劉雨生的確早就告訴過小王死人飯的事情,雖然小王也跟二程提過幾次,但是二程卻從來都不當回事兒。小王見劉雨生表情淡然不像是在撒謊,他“噗通”一聲跪倒在地,抱住劉雨生的大腿說:“劉科長,我錯了!我不該出賣你,千錯萬錯都是我的錯!二程他雖然對你不滿,可是他沒有做過壞事啊,我求求你,我求求你救救他,我求你救救他啊!”
劉雨生冷冷的說:“我爲什麼要救他?”
小王呆了一下,擡着頭說:“你不是通靈師嗎?通靈師不就是捉鬼救人的嗎?二程他是無辜的,你爲什麼不救他?”
“這世上無辜冤死的人多了去了,每個都要救,我豈不是要累死?”劉雨生冷笑着說。
小王不敢置信的看着劉雨生,沒想到他竟然說出這樣的話來!林碧雲一直在冷眼旁觀,這時候突然開口說:“劉雨生,你不用顧忌什麼,你的事情我知道的遠比你想象的多。還記得章魚嗎?”
這回輪到劉雨生驚訝了,他嘆了口氣說:“想不到竟然在他身上漏了底,好人真是做不得啊。唉,小王,你回去之後把二程的牀頭擺到東南方,然後在他的牀頭擺一盆仙人掌,最後去醫院太平間裡燒些香火紙錢。等這些都做完,過個幾天他就會好起來了,切記,他好起來之後要立刻把仙人掌扔掉。”

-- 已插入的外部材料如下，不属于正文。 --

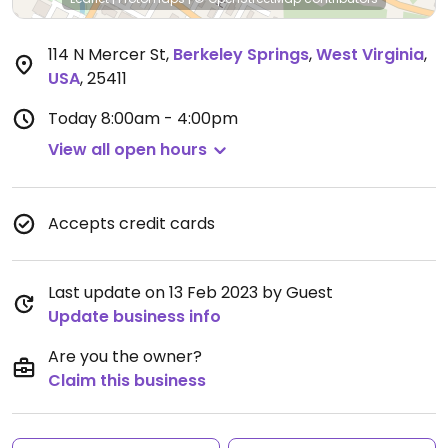
114 N Mercer St
,
Berkeley Springs
,
West Virginia
,
USA
,
25411
Today
8:00am - 4:00pm
View all open hours
Accepts credit cards
Last update on 13 Feb 2023 by Guest
Update business info
Are you the owner?
Claim this business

小王聽了劉雨生的話,心中狂喜,他跪在地上“砰砰”的磕了兩個響頭,爬起來轉身就走。穿黑衣服的男人伸手想要攔住他,林碧雲淡淡的說:“讓他走吧,你送他出去。”
穿黑衣服的男人跟着小王離開了,客廳裡只剩下劉雨生和林碧雲兩個人,孤男寡女的陷入了一陣沉默,氣氛有些怪異。半晌之後,劉雨生黑着臉着說:“別賣關子了,找我來到底什麼事?”
林碧雲微微一笑,似乎在爲和劉雨生的僵持中佔了上風而得意,她走到客廳的一副巨大的油畫面前說:“跟我來吧,馬上你就會知道了。”
林碧雲伸手在油畫上一個不顯眼的位置上撫摸了一下,整幅油畫竟然慢慢升了起來,在油畫後面隱藏着一個暗門。她看似不經意的在暗門上推了一下,門就悄無聲息的打開了。不過劉雨生卻注意到她的手指捏成了一個複雜的手勢,看上去只是隨手一推,但是其中隱藏了許多的秘密,如果不瞭解情況的人去跟她一樣隨便推門的話,恐怕下場會很悽慘。
門後是一個暗道,暗道裡有着昏黃的燈光,一直延伸到地底深處。林碧雲當先走進去,回頭招呼劉雨生:“來吧,答案就在裡面,你不想知道爲什麼嗎?”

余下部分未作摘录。